Httpz promises a speed-demon web parser that keeps everything off the garbage-collected “heap” and on the “stack” — translation: it’s designed to be fast and predictable. The dev says it hits 14.6 million requests per second and ships a static file server that can juggle 10,000 connections. There’s even a tease for Linux’s ultra-fast I/O trick, io_uring, coming soon. Author avsm struts into the thread with receipts, flashing a quirky OxCaml type signature and bragging about “data-race free parallelism.” Fans like infamouscow cheer, expecting big things from OxCaml.

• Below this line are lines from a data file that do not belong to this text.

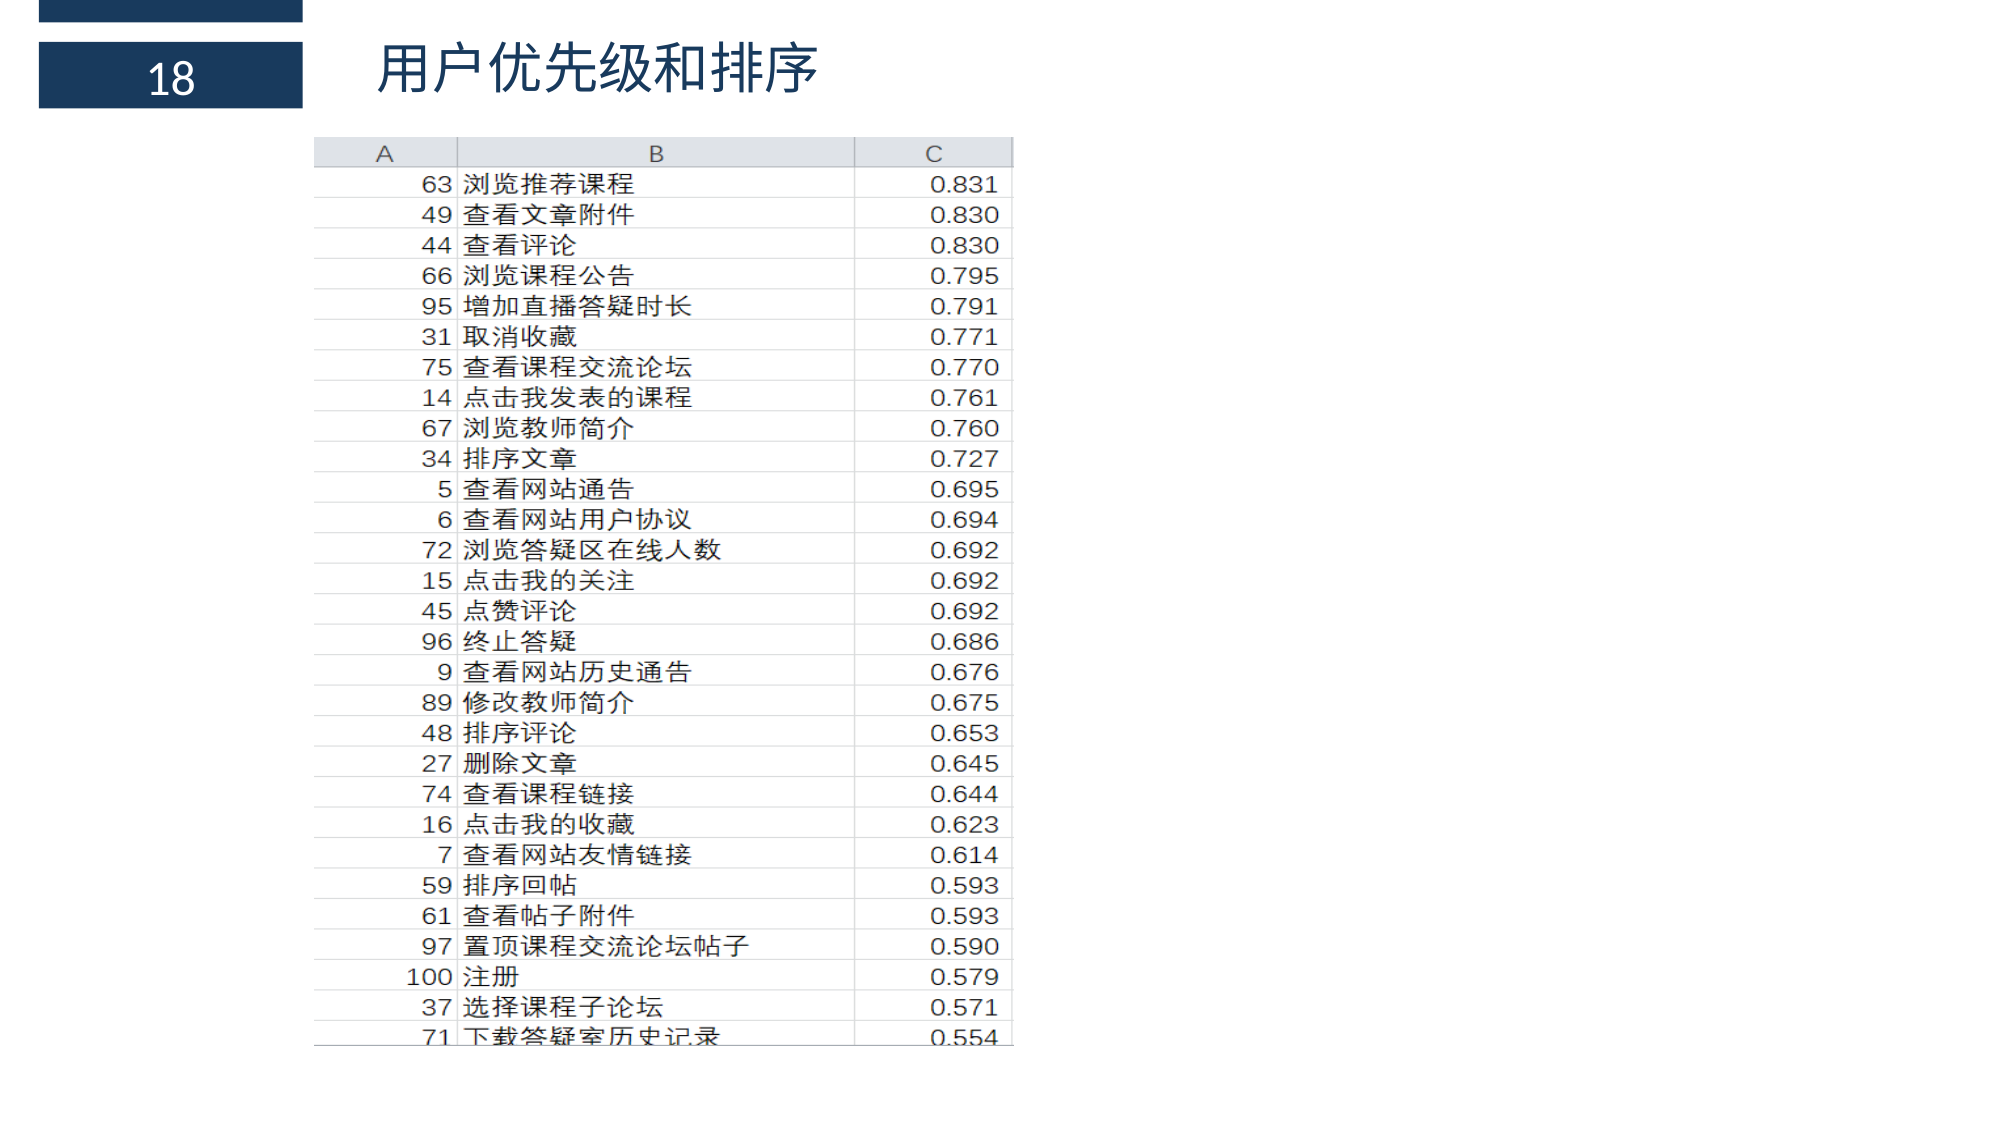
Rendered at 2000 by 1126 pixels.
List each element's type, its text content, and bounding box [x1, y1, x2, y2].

text_box [37, 0, 305, 24]
picture [314, 137, 1015, 1047]
text_box 18 [37, 40, 305, 111]
text_box 用户优先级和排序 [361, 26, 1355, 108]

Then the drama: skeptics ask the forbidden question — why zero allocations? Commenter nospice pokes at the point: maybe cache behavior matters more than where memory lives. Messe worries about “local lists” on the stack turning into a bottomless pit: “Does this mean unbounded stack growth?” Cue the meme brigade: gethly dunks with “ocaml looks more like a spec than actual code,” spawning a quick “do you even GC?” riff. The thread turns into a spicy stack-vs-heap showdown, half performance flex, half philosophy fight. Some call it speed theater; others love the zero-copy, bare-metal vibes. Meanwhile, avsm keeps shipping, promising parallelism while the crowd argues if “no allocations” is genius or just bragging rights.
Key Points
- •Httpz is an HTTP/1.1 parser/serializer for OxCaml aiming for zero heap allocations via unboxed records and local lists.
- •Architecture uses span-based parsing, direct bigstring I/O, and a reusable 32KB read buffer to minimize allocations.
- •Benchmarks show 2.13x–3.14x speedups over an Eio-based parser (httpe) and up to 829x fewer allocation words.
- •Throughput reaches 14.6M requests/sec versus 4.6M for httpe; detailed timings list operations with ~3 heap words.
- •An Async-based static file server is included with zero-copy I/O, MIME detection, security features, and 10,000-connection handling; io_uring support on Linux is planned.